5. I imagine most of your reading is non-fiction. Reports, histories, memos, etc. What do you read for fun (when you have the chance)? Do you read much fiction?
Part of the issue of being a writer is that it turns a great pastime, reading, into one long busman's holiday. When I'm writing a book, I'll generally read 100 to 150 other books for reference and research, so I read fiction really only in spurts on vacations or in between book projects of my own. I'm generally pretty author-focused. Graham Greene and Evelyn Waugh are probably my favorite authors, and I read a lot of espionage thriller authors like John Le Carre, Gerald Seymour, and Alan Furst. But for "fun" I really just read other random history — probably the three best books I've read in recent years are Patrick Radden Keefe's Say Nothing, Casey Cep's Furious Hours, and Adam Higginbotham's Midnight in Chernobyl. I just stand in awe of those three as writers.
6. What are you reading and enjoying now? What's next on your list?

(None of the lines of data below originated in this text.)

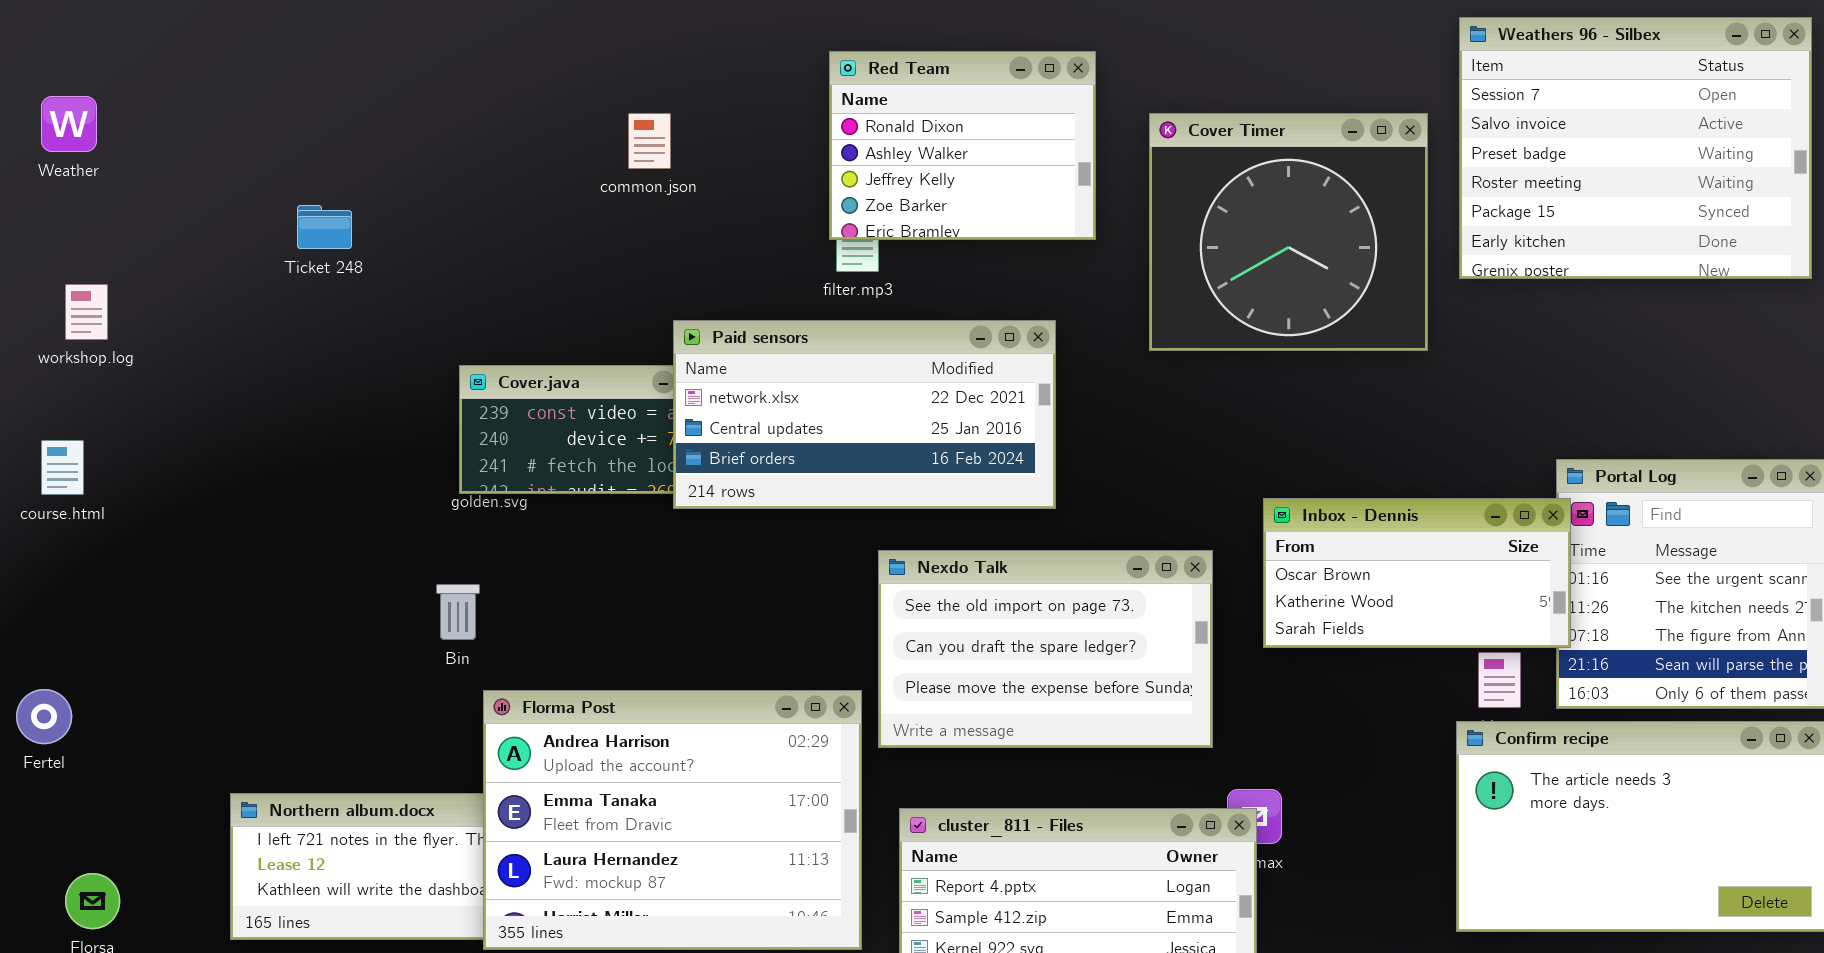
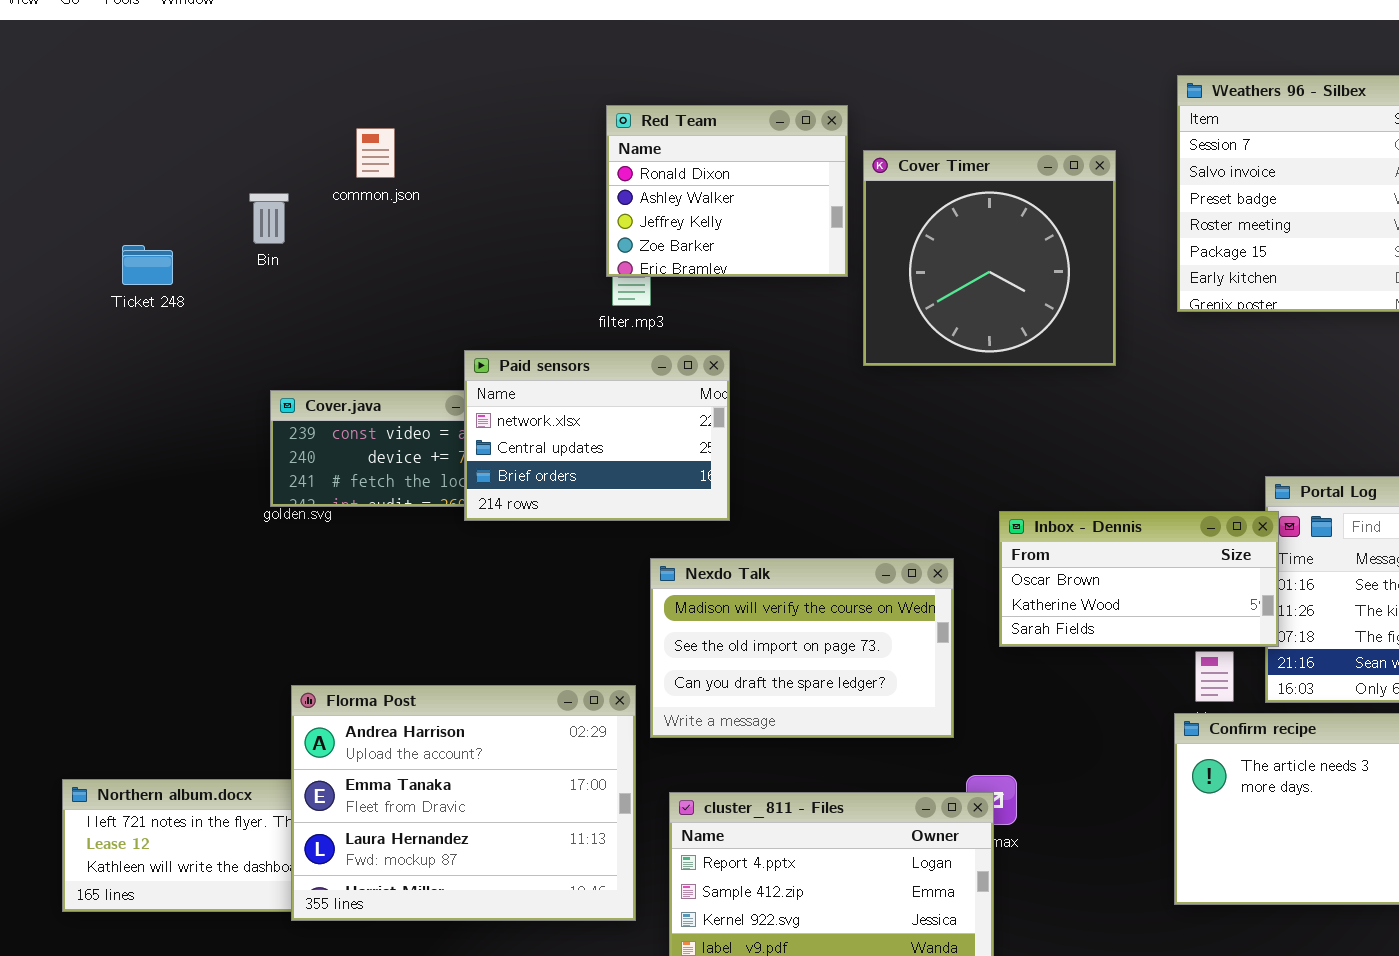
common.json: [628,113,671,169] -> [356,128,395,178], moved
Cover Timer: [1149,113,1428,351] -> [863,150,1116,366], moved
Paid sensors: [673,320,1056,509] -> [464,350,730,521], resized
Nexdo Talk: [878,550,1213,748] -> [650,558,954,738], scrolled up 1 row
Bin: [436,584,480,640] -> [249,193,289,244], moved

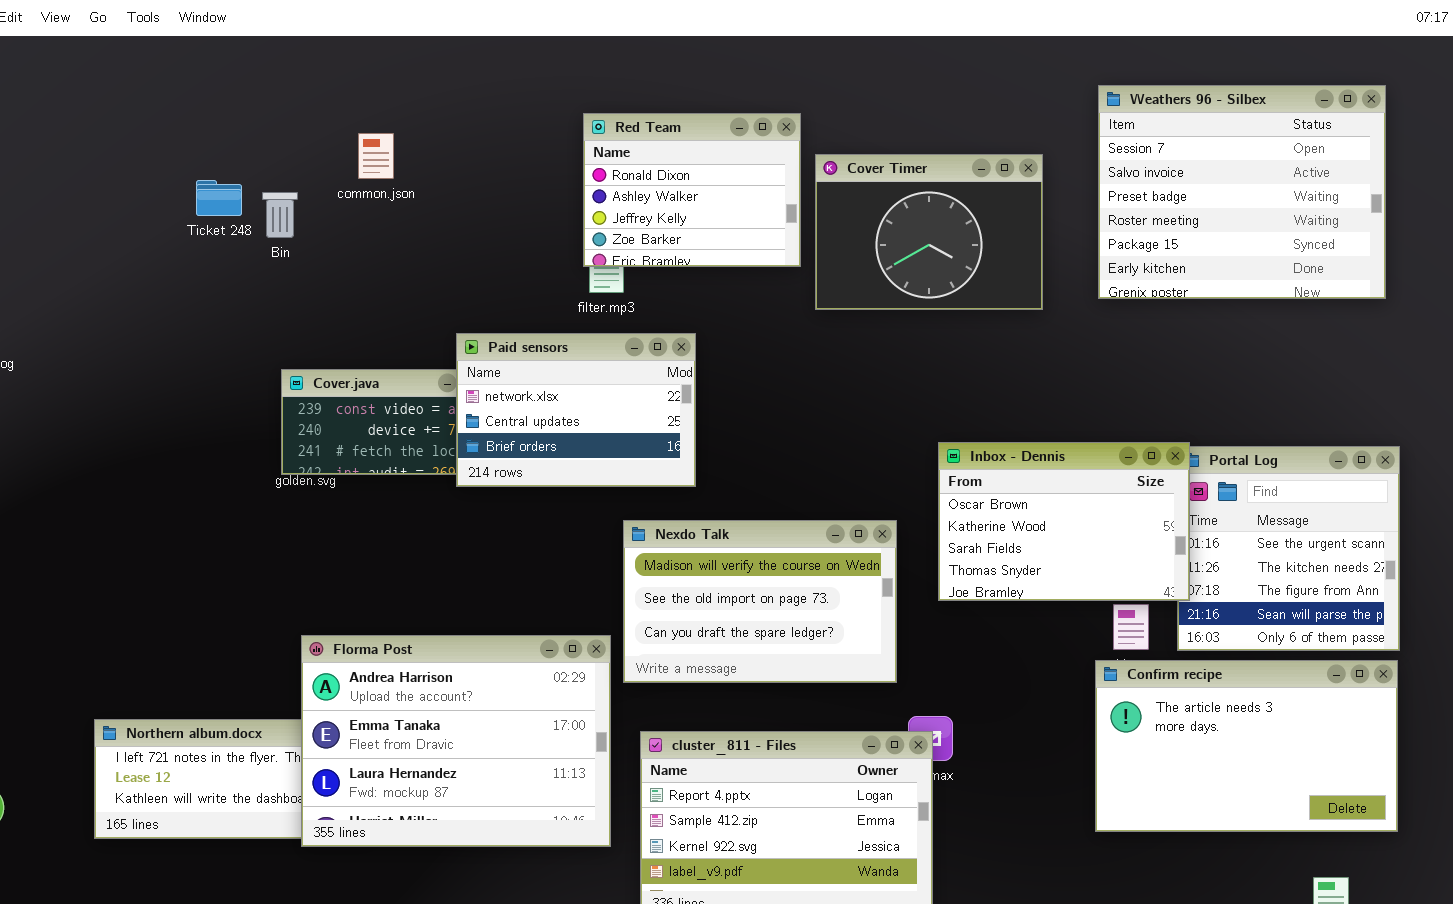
Cover Timer: [863,150,1116,366] -> [815,154,1043,310], resized
Ticket 248: [122,245,173,285] -> [196,180,242,216], moved
Inbox - Dennis: [999,511,1279,647] -> [938,442,1190,601], resized

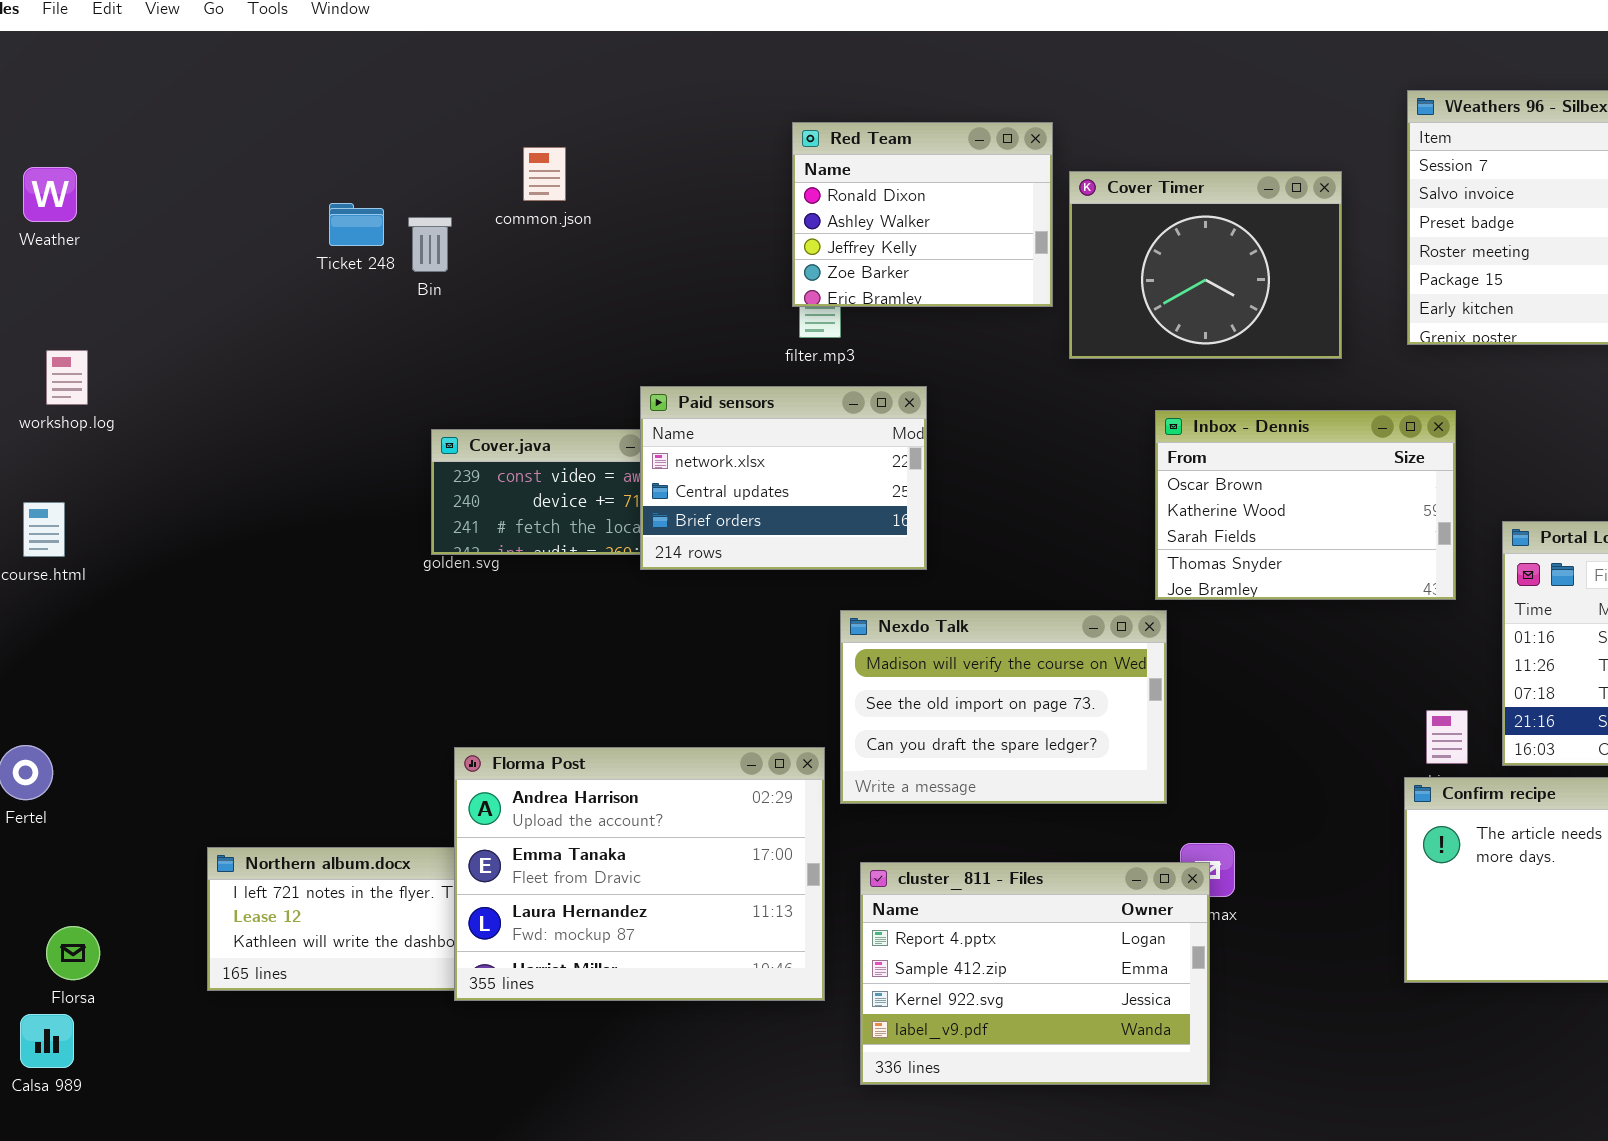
Inbox - Dennis: [938,442,1190,601] -> [1155,410,1456,600], moved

The technical answer to your specific question is that I'm reading John McPhee's Alaska book, Coming Into the Country, but that's because I'm exhausted from parenting and the pandemic and have been in desperate need of a book that didn't feel like work. The broader answer is that I — like many American readers I think — have spent a lot of the last two years reading this incredible wave of American history books reckoning with the much more complex realities of our history and particularly our racial history than the story we've been typically taught over the years.
Stories like Jia Lynn Yang's One Mighty and Irresistible Tide, about America's history of racist anti-Asian immigration policies, and Heather McGhee's The Sum of Us or Clint Smith's How the Word Is Passed, both of which force you to rethink a lot of what we've been led to believe about how benevolent and munificent America has been and even is today.
Writers like Heather Cox Richardson, with How the South Won the Civil War, or Megan Kate Nelson's The Three-Cornered War are rewriting our understanding of how race was at the center of westward expansion.
I'm also reading Adam Cohen's Supreme Inequality, about how the Supreme Court, which supposedly has this grand history of pushing American rights and liberties forward, actually has spent the last half-century retrenching power for the white elite.
I think a lot about how historian Eric Foner said, “This history we were taught could not have produced the present we were living in,” and it's awesome to see so many authors right now having a moment to reframe our understanding of ourselves. The work that Ibram X. Kendi and Nikole Hannah-Jones are doing right now is just so fascinating and admirable.
7. Any all-time favorite books that have especially stuck with you and/or shaped your thinking over the years? Books that you think about a lot? Fiction, non-fiction, whatever it is.
I feel like I quote Anne Lamott’s Bird by Bird more than almost anything; it's packed with wisdom about writing, life, and the uncertainty of both. When I was a magazine editor, I literally kept a shelf of a dozen or so copies in my office that I would hand out to writers passing through my office struggling with one question or another. There's a passage about how writing a book is like driving at night — you can only see to the end of your headlights but you can make the whole journey that way. When people ask how I write a book, I explain that there's never a moment you sit down and write a "book" — you sit down and write scenes and moments and thoughts, which grow into chapters, which grow into a book. You write a book page by page, bird by bird.